### [WHAT THE EXERCISE ASKS]
Give back the lines of material between the line holding "right elbow: (230, 375, -9)" and the line holding "right hip: (760, 422, 7)", inclusive, with each "Person at" renamed to "Subject at" and all else left unchanged.
-=-=-=-=-
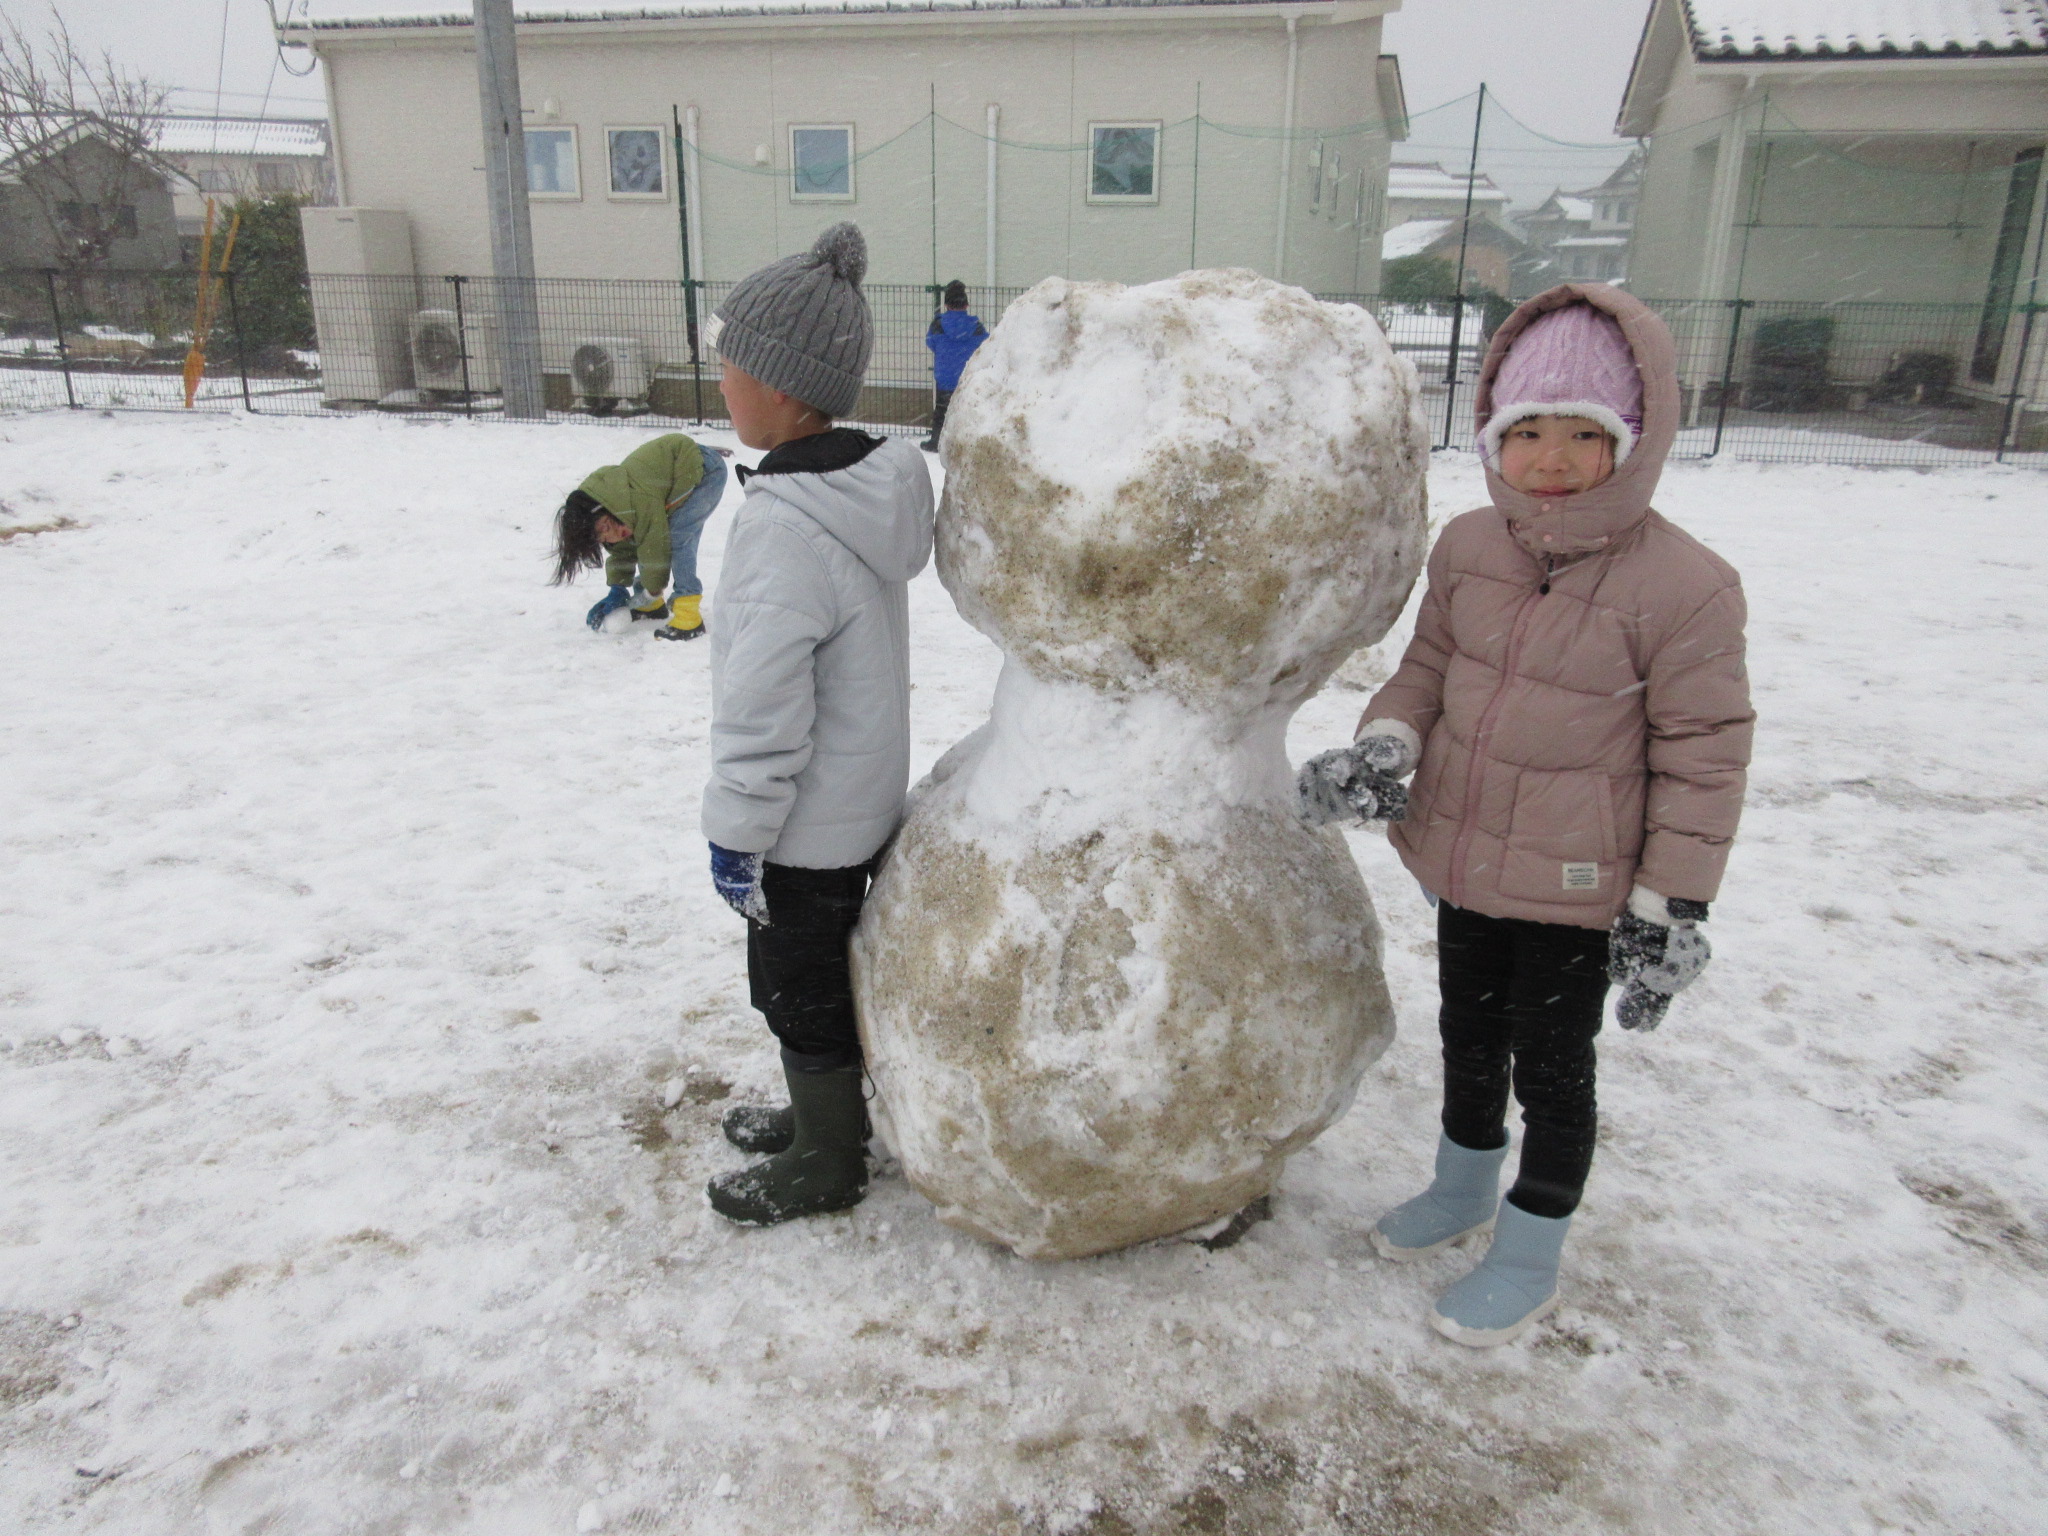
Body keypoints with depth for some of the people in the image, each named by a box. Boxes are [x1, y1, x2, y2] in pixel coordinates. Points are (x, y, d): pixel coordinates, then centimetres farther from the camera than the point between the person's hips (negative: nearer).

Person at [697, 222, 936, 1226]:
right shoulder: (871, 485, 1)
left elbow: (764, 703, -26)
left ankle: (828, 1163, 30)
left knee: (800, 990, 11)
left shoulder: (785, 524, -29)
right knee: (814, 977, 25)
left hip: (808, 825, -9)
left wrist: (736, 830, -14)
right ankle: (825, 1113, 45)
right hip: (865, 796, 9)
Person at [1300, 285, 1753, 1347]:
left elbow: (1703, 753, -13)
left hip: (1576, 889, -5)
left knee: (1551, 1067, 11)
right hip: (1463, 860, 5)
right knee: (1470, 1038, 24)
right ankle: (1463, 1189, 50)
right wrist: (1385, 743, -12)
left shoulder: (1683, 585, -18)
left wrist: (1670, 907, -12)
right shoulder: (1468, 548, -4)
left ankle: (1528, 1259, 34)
-=-=-=-=-
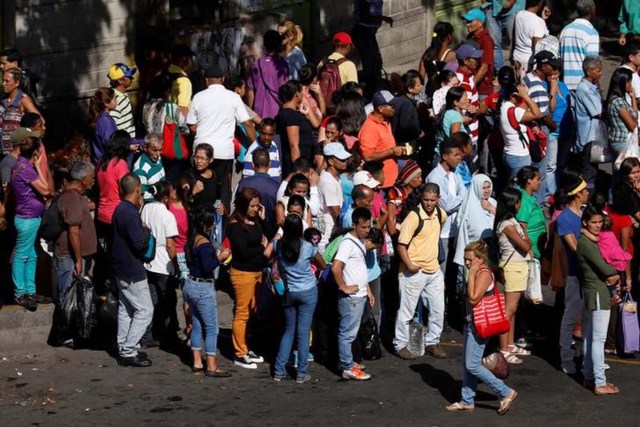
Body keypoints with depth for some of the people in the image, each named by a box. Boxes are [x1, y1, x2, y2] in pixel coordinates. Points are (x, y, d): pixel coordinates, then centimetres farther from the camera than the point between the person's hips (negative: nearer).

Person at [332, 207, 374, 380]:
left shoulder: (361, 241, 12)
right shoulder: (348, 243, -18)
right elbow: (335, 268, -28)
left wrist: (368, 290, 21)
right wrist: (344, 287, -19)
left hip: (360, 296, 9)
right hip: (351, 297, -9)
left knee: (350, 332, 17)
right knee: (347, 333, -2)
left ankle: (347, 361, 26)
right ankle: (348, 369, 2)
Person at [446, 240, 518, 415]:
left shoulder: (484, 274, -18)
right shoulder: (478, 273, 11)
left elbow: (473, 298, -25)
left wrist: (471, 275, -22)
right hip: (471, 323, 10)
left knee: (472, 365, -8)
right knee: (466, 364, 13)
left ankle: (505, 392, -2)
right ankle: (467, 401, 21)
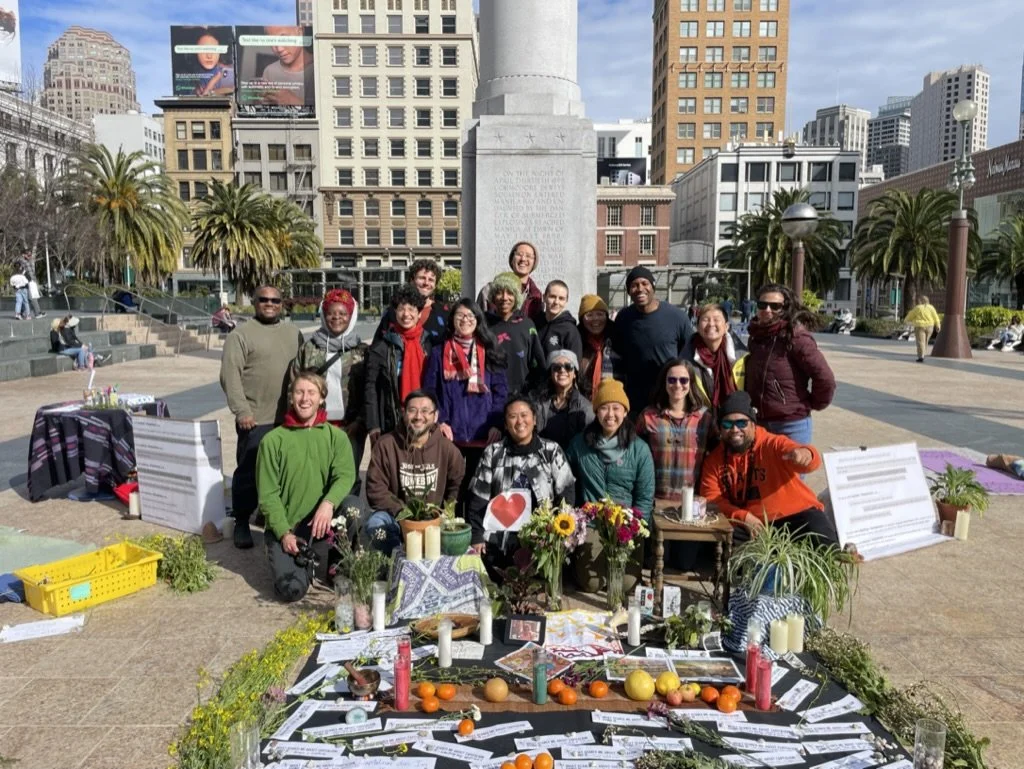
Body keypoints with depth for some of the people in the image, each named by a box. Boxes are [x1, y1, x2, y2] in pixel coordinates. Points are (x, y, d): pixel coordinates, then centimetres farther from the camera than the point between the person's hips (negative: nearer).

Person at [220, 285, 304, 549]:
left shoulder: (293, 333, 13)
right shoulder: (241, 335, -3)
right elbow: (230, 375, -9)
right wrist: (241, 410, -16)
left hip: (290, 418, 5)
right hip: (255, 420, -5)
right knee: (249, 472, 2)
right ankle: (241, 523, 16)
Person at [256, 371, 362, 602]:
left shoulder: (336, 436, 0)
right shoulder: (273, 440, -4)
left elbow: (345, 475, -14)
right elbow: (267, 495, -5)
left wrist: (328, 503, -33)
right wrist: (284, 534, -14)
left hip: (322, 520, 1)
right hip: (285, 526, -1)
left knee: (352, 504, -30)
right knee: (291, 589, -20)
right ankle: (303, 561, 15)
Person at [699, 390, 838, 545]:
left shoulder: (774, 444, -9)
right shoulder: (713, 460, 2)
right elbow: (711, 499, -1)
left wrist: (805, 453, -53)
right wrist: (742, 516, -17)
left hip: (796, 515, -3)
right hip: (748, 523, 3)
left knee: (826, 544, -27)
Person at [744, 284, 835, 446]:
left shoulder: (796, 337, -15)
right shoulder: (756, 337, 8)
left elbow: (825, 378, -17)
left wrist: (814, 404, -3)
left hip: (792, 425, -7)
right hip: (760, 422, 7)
-=-=-=-=-
### [RESULT OF THIS EXERCISE]
right elbow: (230, 375, -9)
right wrist: (241, 410, -16)
left hip: (290, 418, 5)
right hip: (255, 420, -5)
right knee: (249, 472, 2)
right ankle: (241, 523, 16)
Subject at [256, 371, 362, 602]:
left shoulder: (336, 436, 0)
right shoulder: (273, 440, -4)
left elbow: (345, 475, -14)
right elbow: (267, 495, -5)
left wrist: (328, 503, -33)
right wrist: (284, 534, -14)
left hip: (322, 520, 1)
right hip: (285, 526, -1)
left knee: (352, 504, -30)
right knee: (291, 589, -20)
right ankle: (303, 561, 15)
Subject at [699, 390, 838, 545]:
left shoulder: (774, 444, -9)
right shoulder: (713, 460, 2)
right elbow: (711, 499, -1)
left wrist: (805, 453, -53)
right wrist: (742, 516, -17)
left hip: (796, 515, -3)
right hip: (748, 523, 3)
left knee: (826, 544, -27)
Subject at [744, 284, 835, 446]:
left shoulder: (796, 337, -15)
right shoulder: (756, 337, 8)
left elbow: (825, 378, -17)
left wrist: (814, 404, -3)
left hip: (792, 425, -7)
right hip: (760, 422, 7)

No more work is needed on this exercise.